Lately I've been trying to share some of the stories we hear about what organizations around the country are doing to bring home the green recovery. But organizations aren't the only movers and shakers. Sometimes people just take it on themselves, as individuals, to make something happen. That's the case with J.T. Hessert in Anchorage, Alaska. J.T. doesn't have organizational resources backing him, but that hasn't stopped him from getting the ball rolling in Anchorage.
J.T. pulled together an all-day green extravaganza on Saturday. It started with a daytime Green Fair and culminated in a Green Jobs Forum that evening. I talked to him last week, as he was ramping up for the big day.
Q. Tell me about your organization, what you guys are doing.
A. Well, It's just me, no organization. Basically what I'm doing is trying to take the energy and buzz that's out there around "green jobs" and leverage that into reality, into real opportunity for disadvantaged youth. I'm trying to take that energy and manifest it into action.
I'm trying to bring a green jobs program for young people here to anchorage, modeled after the one that the Ella Baker Center got implemented in Oakland. I would love to see a program here that not only trained people for green jobs and helped place them in those jobs, but really provided those opportunities to disadvantaged youth, people who might not ordinarily get that chance.
Q. How are you doing this without an organization?
A. I'm talking to a lot of different organizations that have a stake in this, everything from the United Way to native tribal councils. A lot of them are interested in this, they just need someone to pull them all together, get them pointed in the same direction. That's the role I'm trying to play. I'm trying to facilitate the dialogue, to be the coordinator so that this actually happens.

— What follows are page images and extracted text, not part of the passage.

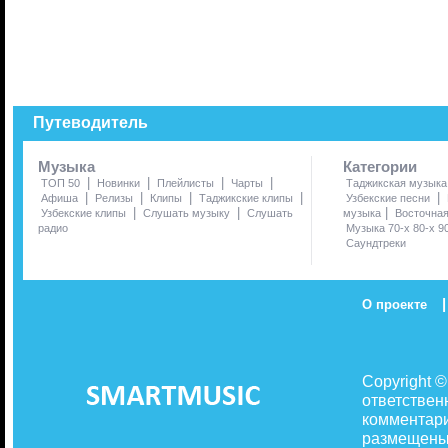
Путеводитель
Музыка
Категории
|
|
|
|
ТОП 50
Новинки
Плейлисты
Чарты
Таджикская музыка
|
|
|
|
|
Афиша
Релизы
Клипы
Таджикские клипы
Узбекские песни
|
|
|
Узбекские клипы
Слушать музыку
Слушать
музыка
Восточна
радио
Музыка 70-х 80-х 9
Саундтреки
|
О проекте
Copyright 
ответствен
комментари
размещены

Q. How is the Recovery Act impacting your efforts? How are you thinking about and relating to this influx of federal money?
A. Because I don't have an organization, I don't have access to any of that money. I can't apply for it, and I don't have the means to spend it if I could. But what I can do, and what I am doing, is pulling together organizations that ARE getting that money and trying to help them see that green jobs is the best place to invest that money.
Q. What kind of response are you getting?
A. It's been really encouraging. The acting mayor is coming to the Green Jobs Forum on Saturday. (Our mayor got elected to the U.S. Senate, so we have an acting mayor for now.) I reached out to his sustainability advisor, and the acting mayor agreed to come on Saturday and make some opening remarks about the green initiatives and opportunities in Anchorage right now.
The organizations I've been reaching out to have been really responsive, too. And not just about Saturday. They want to follow up beyond that. Like United Way may not be able to send a representative to the Forum, but they are excited about the idea and want to keep talking about how to make it work. The local Labor Council wants to follow up, too. They invited me to a meeting next Wednesday, which is very encouraging.
Q. This is all very impressive. If you could pick out one thing for other people around the country to learn from your experience, what would it be?
A. That, if you have an open mind, and dedication, and put in the work and energy, you can make things happen even without an organization behind you. You can learn a lot about the issue on your own, if you want to. And you can put it into practice. If you ave an organization, that's great. But if you don't, you can't let that stop you.